Figure 3—figure supplement 5. 1D sweeps orthogonal to the phase diagram support the role of λ and ε in defining the dynamics.

Figure 3—figure supplement 5.

(A) Same as Figure 3I with four marked positions. (B) Example simulated trajectories at the marked positions. The parameters Dh , kd , kh and ka were changed simultaneously by the indicated factor. This causes a change in the turnover rate of ParA-plasmid tethers while keeping the dimensionless quantities λ, ε and θ unchanged. The colour of each trajectory shows the classification of the dynamics at that fold change according to the colour scheme introduced in Figure 3I based on multiple long trajectories. Note the change in the frequency of fluctuations in plasmid position, consistent with changes in tether lifetime.
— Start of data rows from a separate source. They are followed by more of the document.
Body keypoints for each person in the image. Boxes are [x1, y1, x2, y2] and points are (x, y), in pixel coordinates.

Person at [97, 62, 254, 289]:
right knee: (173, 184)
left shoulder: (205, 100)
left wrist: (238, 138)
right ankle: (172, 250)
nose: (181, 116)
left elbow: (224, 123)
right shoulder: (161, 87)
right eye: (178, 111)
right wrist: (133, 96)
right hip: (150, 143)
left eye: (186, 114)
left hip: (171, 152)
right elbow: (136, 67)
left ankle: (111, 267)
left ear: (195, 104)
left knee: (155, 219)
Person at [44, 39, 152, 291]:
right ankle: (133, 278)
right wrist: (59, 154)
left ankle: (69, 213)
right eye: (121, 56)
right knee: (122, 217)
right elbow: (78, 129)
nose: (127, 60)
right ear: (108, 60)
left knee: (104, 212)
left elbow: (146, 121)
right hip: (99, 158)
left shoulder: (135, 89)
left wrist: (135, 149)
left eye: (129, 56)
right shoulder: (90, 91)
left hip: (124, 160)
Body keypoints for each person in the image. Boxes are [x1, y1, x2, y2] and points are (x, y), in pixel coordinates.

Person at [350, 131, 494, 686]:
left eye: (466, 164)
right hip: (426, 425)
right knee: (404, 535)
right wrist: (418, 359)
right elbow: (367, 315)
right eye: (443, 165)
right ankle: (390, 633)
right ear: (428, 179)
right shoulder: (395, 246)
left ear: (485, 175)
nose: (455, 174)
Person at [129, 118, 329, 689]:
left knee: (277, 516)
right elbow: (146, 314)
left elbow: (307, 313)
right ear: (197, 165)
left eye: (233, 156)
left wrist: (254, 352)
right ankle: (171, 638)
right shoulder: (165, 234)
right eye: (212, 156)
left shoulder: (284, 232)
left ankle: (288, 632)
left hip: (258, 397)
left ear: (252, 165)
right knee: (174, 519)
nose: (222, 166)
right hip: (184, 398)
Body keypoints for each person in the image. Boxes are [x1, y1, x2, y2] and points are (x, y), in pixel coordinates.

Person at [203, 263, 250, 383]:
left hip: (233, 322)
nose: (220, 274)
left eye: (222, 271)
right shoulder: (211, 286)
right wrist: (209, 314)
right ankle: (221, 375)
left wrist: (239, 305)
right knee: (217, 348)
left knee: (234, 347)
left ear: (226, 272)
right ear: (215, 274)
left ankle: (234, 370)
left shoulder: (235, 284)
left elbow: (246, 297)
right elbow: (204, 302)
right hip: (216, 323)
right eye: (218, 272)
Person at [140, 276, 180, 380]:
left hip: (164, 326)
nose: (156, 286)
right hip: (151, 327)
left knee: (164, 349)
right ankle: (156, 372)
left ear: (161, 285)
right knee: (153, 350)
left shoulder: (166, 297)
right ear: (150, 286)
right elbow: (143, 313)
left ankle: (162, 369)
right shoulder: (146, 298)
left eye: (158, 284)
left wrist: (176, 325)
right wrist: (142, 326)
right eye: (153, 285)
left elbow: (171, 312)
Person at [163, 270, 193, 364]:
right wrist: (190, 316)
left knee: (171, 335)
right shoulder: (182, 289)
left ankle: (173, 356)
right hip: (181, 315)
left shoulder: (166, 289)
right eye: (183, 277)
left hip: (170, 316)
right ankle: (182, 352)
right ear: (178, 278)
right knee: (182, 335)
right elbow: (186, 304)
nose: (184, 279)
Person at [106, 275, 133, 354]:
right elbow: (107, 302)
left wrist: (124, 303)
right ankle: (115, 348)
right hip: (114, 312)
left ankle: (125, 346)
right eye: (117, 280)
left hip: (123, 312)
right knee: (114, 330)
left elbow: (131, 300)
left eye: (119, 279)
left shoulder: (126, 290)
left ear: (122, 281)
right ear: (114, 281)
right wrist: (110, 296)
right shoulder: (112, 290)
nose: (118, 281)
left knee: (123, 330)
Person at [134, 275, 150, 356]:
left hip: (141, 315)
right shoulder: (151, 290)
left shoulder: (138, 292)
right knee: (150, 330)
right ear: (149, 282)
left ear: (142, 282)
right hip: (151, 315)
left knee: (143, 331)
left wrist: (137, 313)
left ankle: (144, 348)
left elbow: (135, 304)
The average number of tethers (indicated in each panel) does not remain constant because with increasing Dh each bound ParA dimer has less time between hopping events to explore its local neighbourhood through elastic fluctuations of the underlying DNA (controlled by the parameters Dh and σx,y), leading to a lower rate of tether formation. In the oscillatory regime, the increase in the plasmid speed results in a shortening of the period of the oscillations. However, at the shortest tether lifetimes, noise begins to dominate as the tether lifetime approaches the timescale of tether-induced pulling.